Filmmaker: Jay Craven
Film: Disappearances
October 30 - November 8, 2007
About the filmmaker:

Jay Craven is an award-winning director, writer, and producer whose narrative films include High Water, Where the Rivers Flow North, A Stranger in the Kingdom, In Jest, The Year That Trembled, and Disappearances. Craven’s films have played in 345 U.S. cities and towns; 52 countries; and more than sixty international film festivals, including Sundance, Seattle, South By Southwest, Vienna, Vancouver, Nantucket, Avignon, Cleveland, Philadelphia, San Francisco, Havana, Savannah, and The American Film Institute’s AFI Fest. His work has also had television broadcasts on the Disney Channel, Sundance Channel, Starz, Encore, PBS affiliates in eleven states, and syndication to more than 150 commercial U.S. TV stations.
About the film:
Jay Craven’s North Country Prohibition Era thriller Disappearances may be set in the frigid Vermont, but it has echoes of a Faulkernarian drama, complete with mysterious family relations, eerie mystical realism, and a fascination with things past or passing. The story is based on the novel of the same name by Vermont author Howard Frank Mosher. Mosher sets many of his novels in the fictional Kingdom County, Vermont, which, like Faulkner’s imagined Yoknapatawpha, Mississippi is populated by a variety of compelling native characters.
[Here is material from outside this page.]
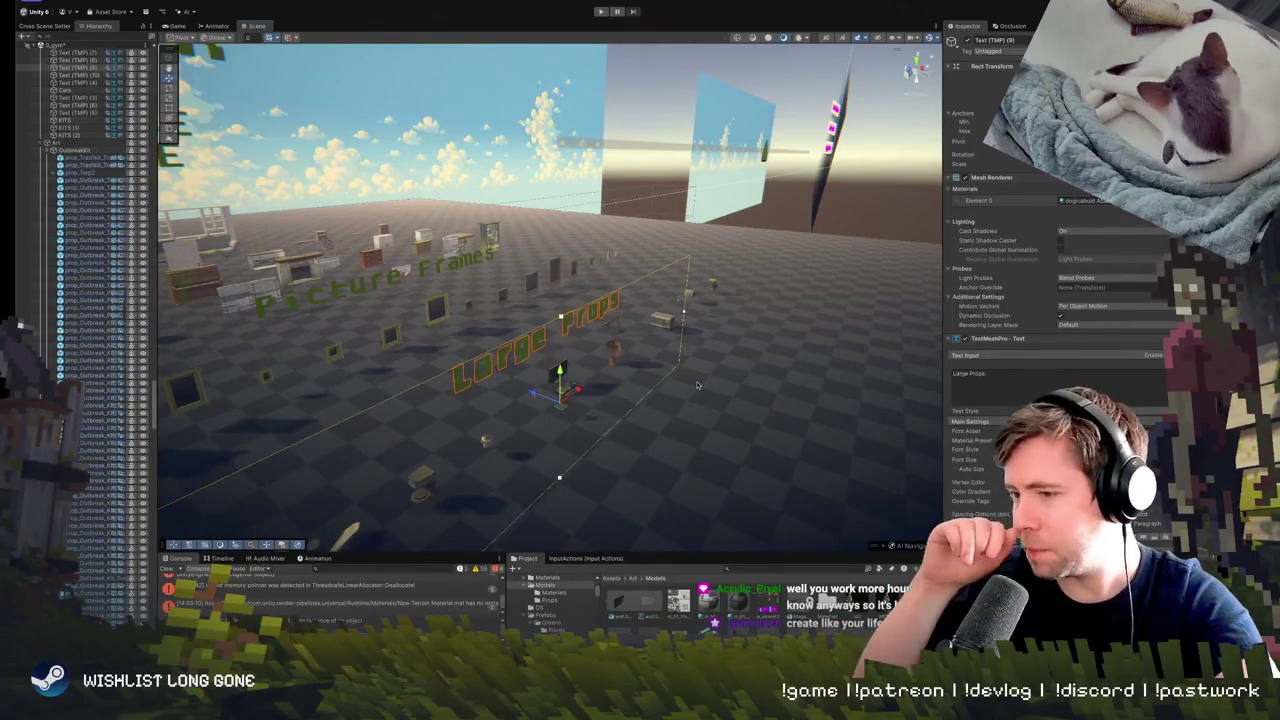
pyautogui.moveTo(680, 392); pyautogui.dragTo(614, 397)
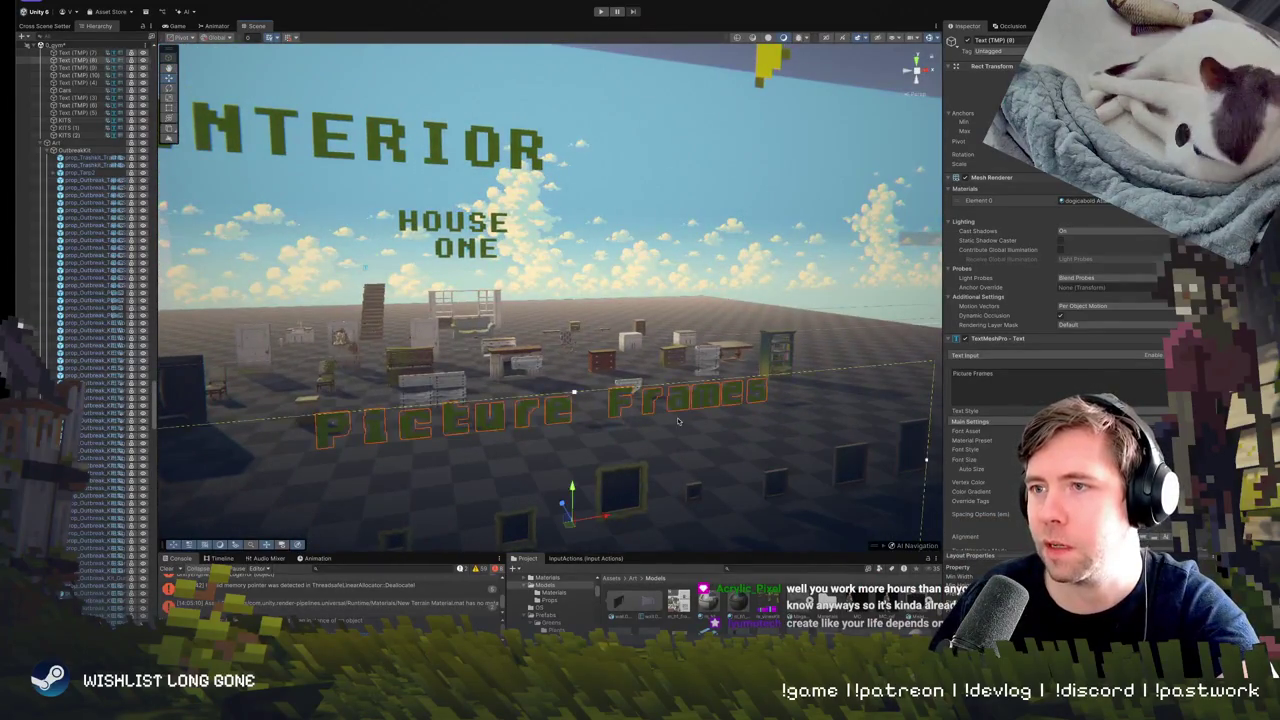
pyautogui.click(637, 488)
In Disappearances, Craven brings a number of these characters to life on the silver screen: Kris Kristofferson as Quebec Bill Bonhomme, a wild irrepressible “feral patriarch” with a history as both a smuggler and abuser of alcohol; Charlie McDermott as Wild Bill Bonhomme, his young son eager to take up the same path as his father; and Genevieve Bujold as Cordelia, Wild Bill’s enigmatic and prophetic aunt who seeks to save her grandson from the terrible fate she sees for him. These characters and others dance through gripping tale of high stakes whiskey smuggling along the Vermont Canadian border, involving mysterious French backers, dangerous bandits, and the Bonhomme family’s mysterious history.
Disappearances was selected in 2006 by the American Film Institute to be one of 8 U.S. and 11 international films for its first-ever AFI : Project 20/20—a year-long global cultural exchange to U.S. and international venues, sponsored by the AFI, The National Endowment for the Arts, The National Endowment for the Humanities, The President’s Commission on the Arts and Humanities, the State Department, and the John F. Kennedy Center for the Performing Arts.
Opening Short:
Wood Diary
Directed by David Meyers (Experimental)
Follow a less-than-ordinary man over the course of one day and discover what it takes most people a lifetime to learn.